Abstract
Prunus avium cv. ‘Stella’ total cellular DNA was isolated from emerging leaf tissue and sequenced using Roche 454 GS FLX Titanium, and Illumina HiSeq 2000 High Throughput Sequencing (HTS) technologies. Sequence data were filtered and trimmed to retain nucleotides corresponding to Phred score 30, and assembled with CLC Genomics Workbench v.6.0.1. A total of 107,531 contigs were assembled with 185 scaffolds with a maximum length of 132,753 nucleotides and an N50 value of 4,601. The average depth of coverage was 135.87 nucleotides with a median depth of coverage equal to 31.50 nucleotides. The draft ‘Stella’ genome presented here covers 77.8% of the estimated 352.9Mb P. avium genome and is expected to facilitate genetics and genomics research focused on identifying genes and quantitative trait loci (QTL) underlying important agronomic and consumer traits.
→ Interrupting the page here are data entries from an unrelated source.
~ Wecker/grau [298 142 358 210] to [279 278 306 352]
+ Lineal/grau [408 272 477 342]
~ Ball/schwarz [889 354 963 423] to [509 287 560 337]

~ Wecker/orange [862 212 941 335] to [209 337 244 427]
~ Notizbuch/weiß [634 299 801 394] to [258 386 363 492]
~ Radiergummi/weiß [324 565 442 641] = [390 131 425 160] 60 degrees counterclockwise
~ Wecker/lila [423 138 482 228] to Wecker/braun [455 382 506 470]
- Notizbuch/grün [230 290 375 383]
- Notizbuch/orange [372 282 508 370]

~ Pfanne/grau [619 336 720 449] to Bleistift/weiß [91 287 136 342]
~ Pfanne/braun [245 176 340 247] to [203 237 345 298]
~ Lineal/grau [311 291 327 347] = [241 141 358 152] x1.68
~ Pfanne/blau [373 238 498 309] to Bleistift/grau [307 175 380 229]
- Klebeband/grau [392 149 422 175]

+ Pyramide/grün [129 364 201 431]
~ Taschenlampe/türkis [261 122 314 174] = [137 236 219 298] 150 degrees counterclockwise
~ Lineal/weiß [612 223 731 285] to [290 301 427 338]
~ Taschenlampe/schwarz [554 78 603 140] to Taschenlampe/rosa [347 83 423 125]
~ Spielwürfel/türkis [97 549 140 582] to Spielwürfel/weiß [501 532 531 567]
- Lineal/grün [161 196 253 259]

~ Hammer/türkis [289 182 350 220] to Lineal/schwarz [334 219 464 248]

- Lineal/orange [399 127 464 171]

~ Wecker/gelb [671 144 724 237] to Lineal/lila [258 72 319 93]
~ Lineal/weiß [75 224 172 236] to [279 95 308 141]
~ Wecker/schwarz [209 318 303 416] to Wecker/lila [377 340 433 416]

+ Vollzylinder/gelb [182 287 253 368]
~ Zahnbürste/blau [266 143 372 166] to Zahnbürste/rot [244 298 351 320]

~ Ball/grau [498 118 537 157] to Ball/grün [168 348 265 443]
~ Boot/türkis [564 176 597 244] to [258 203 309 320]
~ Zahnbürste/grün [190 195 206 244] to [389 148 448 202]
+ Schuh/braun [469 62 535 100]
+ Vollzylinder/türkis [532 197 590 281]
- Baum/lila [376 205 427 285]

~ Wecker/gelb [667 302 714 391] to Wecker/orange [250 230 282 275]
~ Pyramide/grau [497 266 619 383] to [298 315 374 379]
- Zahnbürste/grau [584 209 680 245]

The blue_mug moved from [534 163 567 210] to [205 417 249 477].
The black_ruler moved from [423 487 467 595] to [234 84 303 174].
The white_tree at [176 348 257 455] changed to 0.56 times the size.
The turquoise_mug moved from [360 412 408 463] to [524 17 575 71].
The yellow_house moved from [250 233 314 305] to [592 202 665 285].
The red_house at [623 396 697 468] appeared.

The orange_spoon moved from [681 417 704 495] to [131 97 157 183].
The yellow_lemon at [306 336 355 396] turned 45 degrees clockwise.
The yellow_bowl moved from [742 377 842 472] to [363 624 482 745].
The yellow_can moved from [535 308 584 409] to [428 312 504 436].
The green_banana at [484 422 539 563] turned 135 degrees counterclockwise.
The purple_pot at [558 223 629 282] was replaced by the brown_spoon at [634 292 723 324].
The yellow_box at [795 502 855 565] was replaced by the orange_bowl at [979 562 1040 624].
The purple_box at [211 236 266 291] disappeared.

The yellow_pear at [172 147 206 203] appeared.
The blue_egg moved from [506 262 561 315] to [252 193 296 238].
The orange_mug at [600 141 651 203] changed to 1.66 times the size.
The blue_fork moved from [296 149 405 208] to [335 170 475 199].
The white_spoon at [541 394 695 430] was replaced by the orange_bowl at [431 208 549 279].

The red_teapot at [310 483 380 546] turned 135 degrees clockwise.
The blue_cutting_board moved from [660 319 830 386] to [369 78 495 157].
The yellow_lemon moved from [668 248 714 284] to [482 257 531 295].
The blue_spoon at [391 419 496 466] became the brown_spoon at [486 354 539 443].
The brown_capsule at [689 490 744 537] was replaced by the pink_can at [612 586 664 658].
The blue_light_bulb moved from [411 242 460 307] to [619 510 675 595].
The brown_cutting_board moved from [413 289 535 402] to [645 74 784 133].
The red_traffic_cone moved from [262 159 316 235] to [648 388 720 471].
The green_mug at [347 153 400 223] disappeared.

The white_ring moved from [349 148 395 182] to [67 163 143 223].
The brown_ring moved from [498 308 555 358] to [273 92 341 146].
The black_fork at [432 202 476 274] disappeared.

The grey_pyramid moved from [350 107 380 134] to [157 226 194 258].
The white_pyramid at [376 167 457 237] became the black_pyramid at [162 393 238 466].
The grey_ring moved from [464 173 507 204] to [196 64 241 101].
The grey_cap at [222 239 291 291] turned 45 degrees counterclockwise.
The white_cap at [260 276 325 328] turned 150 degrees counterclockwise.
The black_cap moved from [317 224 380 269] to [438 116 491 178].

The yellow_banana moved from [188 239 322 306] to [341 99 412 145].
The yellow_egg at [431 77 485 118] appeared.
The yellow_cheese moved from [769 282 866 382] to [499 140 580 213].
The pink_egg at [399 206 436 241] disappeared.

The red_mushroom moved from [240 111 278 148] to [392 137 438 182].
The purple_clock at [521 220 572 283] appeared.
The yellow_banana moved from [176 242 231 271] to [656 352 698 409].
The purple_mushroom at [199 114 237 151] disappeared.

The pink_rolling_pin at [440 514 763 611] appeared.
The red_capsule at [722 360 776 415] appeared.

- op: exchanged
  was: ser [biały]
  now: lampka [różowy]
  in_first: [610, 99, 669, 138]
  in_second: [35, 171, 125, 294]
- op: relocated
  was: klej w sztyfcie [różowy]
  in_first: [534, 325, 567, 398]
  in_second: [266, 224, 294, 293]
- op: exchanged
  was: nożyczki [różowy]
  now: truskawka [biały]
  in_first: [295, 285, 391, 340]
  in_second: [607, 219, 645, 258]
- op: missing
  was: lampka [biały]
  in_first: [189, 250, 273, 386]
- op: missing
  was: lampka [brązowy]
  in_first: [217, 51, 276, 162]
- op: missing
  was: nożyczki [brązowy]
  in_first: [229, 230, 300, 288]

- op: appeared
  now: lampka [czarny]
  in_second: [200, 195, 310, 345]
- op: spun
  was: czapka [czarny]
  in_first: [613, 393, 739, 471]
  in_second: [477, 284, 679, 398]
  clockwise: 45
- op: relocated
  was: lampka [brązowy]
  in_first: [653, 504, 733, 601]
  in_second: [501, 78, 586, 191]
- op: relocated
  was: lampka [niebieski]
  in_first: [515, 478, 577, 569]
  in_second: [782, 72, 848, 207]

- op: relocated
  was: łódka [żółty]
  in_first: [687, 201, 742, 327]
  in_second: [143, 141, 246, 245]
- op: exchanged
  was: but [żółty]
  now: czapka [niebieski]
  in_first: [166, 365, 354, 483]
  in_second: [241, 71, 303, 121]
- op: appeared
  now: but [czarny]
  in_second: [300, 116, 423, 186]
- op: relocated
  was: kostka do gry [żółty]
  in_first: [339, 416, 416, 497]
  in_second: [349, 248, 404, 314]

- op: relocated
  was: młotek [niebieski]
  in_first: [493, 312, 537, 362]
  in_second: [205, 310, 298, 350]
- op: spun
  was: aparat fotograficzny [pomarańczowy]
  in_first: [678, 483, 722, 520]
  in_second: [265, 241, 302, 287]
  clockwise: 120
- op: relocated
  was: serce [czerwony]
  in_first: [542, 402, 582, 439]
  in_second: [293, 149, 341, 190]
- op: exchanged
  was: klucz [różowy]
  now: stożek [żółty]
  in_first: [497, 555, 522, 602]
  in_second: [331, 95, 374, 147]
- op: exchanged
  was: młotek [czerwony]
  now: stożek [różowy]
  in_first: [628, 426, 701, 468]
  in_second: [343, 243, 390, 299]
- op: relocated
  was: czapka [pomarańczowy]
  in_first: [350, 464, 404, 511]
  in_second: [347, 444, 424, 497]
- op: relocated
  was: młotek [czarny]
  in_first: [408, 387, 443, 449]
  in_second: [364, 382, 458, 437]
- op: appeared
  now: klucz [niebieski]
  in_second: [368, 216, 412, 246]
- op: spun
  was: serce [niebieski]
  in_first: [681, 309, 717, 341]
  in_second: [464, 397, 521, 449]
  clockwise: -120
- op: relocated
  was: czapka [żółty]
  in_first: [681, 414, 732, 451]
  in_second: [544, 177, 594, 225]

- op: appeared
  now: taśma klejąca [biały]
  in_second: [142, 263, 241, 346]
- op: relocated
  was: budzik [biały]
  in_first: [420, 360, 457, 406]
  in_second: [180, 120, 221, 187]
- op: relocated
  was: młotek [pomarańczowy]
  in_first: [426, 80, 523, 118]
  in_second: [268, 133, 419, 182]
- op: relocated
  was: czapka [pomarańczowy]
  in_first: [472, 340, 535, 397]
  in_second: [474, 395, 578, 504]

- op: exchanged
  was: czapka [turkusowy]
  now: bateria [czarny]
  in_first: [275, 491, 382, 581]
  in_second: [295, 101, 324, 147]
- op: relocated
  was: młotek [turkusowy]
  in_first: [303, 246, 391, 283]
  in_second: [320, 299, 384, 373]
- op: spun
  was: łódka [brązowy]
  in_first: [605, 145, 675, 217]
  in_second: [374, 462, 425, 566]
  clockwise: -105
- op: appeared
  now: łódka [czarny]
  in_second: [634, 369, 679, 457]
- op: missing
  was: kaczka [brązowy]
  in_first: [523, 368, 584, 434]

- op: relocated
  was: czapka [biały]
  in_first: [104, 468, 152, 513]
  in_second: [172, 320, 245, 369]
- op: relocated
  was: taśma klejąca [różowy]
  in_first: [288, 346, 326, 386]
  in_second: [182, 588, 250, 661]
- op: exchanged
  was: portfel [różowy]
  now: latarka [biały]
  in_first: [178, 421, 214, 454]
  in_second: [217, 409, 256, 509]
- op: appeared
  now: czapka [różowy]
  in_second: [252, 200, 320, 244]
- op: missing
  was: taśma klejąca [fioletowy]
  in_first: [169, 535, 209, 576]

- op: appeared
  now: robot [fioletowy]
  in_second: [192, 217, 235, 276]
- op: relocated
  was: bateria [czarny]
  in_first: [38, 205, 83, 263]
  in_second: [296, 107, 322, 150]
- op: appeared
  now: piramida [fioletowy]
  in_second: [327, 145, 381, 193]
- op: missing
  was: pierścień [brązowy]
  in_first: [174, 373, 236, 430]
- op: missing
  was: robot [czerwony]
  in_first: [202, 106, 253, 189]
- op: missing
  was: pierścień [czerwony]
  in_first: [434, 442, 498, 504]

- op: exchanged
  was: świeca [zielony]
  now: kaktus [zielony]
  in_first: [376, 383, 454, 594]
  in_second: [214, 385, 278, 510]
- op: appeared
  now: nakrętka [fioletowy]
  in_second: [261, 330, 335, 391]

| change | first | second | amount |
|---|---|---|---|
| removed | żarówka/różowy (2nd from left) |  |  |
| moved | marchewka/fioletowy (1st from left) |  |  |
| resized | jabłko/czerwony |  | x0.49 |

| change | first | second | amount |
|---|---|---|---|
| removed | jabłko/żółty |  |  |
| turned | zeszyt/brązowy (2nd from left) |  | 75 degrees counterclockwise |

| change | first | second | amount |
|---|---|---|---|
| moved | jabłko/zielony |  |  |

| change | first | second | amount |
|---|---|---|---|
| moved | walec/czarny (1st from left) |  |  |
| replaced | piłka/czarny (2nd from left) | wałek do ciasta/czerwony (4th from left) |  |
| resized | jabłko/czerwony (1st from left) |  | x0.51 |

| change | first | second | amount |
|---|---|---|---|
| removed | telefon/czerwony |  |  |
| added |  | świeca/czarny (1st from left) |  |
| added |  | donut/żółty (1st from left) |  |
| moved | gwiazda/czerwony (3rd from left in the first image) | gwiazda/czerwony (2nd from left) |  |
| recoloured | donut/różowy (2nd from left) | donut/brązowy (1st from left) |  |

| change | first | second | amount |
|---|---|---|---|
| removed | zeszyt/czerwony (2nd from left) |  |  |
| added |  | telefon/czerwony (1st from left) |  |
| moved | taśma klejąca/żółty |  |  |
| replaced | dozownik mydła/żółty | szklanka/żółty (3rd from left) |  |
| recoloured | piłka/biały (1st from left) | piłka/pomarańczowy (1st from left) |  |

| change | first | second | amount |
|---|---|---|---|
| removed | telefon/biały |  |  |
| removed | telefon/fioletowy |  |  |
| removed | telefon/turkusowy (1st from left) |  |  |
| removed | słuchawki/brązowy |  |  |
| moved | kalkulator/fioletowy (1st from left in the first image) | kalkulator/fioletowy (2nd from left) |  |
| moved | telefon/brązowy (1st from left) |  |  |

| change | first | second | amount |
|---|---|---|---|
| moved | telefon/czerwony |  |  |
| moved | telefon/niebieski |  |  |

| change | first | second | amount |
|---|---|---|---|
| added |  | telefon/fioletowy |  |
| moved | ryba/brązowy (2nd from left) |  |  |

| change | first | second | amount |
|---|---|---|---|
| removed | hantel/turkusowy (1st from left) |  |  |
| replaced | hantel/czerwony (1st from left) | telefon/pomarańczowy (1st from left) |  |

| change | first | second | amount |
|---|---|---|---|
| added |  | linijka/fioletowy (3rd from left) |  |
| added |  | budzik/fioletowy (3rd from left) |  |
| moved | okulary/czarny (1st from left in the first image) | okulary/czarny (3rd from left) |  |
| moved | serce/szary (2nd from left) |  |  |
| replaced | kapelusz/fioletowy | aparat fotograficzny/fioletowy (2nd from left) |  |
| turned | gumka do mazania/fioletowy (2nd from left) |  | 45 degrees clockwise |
Keywords: Genome, Prunus avium, High-throughput sequencing, Rosaceae
Specification Table
| Subject | Omics: Genomics |
| Specific subject area | Draft genome of Prunus avium cv ‘Stella’ using short and long-read high throughput sequencing technologies to facilitate sweet cherry genetics, genomics and breeding research |
| Type of data | Genomic sequence |
| How data were acquired | PacBio, Illumina and Roche 454 reads were assembled with CLC Genomics Workbench v.6.0.1 |
| Data format | Raw read data – fastq format Analyzed data – fasta format |
| Parameters for data collection | A total of 107,531 contigs were assembled with 185 scaffolds with a maximum length of 132,753 nucleotides (nt) and an N50 value of 4,601. Average depth of coverage was 135.87nt; median depth of coverage 31.50nt. The assembly was generated from Paired-End Illumina reads. |
| Description of data collection | Data were collected from processing the raw reads produced via the different sequencing platforms using the CLC Genomics Workbench v. 6.0.1. |
| Data source location | Washington State University Pullman, WA. United States of America 46°43′52.57" N -117°10′46.63″ W |
| Data accessibility | Data hosted on NCBI (https://www.ncbi.nlm.nih.gov/): NCBI accession - SRR4280447, Type: Illumina HiSeq 2000 https://www.ncbi.nlm.nih.gov/sra/SRR4280447 NCBI accession - SRR4280448, Type: 454 GS FLX Titanium https://www.ncbi.nlm.nih.gov/sra/?term=SRR4280448 |
| Related research article | Hewitt S, Kilian B, Hari R, Koepke T, Sharpe R, Dhingra A (2017) Evaluation of multiple approaches to identify genome-wide polymorphisms in closely related genotypes of sweet cherry (Prunus avium L.). Comput Struct Biotechnol J. doi:10.1016/j.csbj.2017.03.002 |
Value of the Data
-
•
The sequence data from the first self-fertile named sweet cherry cultivar generated via mutation breeding will be useful for genomics research.
-
•
The genomic data from ‘Stella’ cultivar are valuable for understanding the genetic diversity of sweet cherry, since this fruit crop experienced a genetic bottleneck during its domestication.
-
•
Plant breeders, bioinformatics scientists, genomics and genetics scientists and biotechnologists will benefit from these data.
-
•
These data can be used in developing trait-linked molecular markers and quantitative trait loci to develop superior cultivars. The collective information will also aid in performing functional characterization of genes.
1. Data Description
Cultivated Sweet Cherry varieties are an outcome of the domestication of the wild cherry Prunus avium L., and are thought to have originated in the region between the Black and Caspian Seas [1,2]. The data from Prunus avium cv. ‘Stella’ was generated using two different next generation sequencing platforms. Single, 8 kb paired-end (PE), and 20 kb PE reads were generated using pyrosequencing on the 454 GS FLX instrument, and 100 bp PE reads were generated using Illumina 2000 instrument. A total of 18.38 GB of data were generated and with the genome size estimated to be 352.9 Mb, these data represent 81.68X coverage of the genome. Specific details about the data are summarized in Table 1.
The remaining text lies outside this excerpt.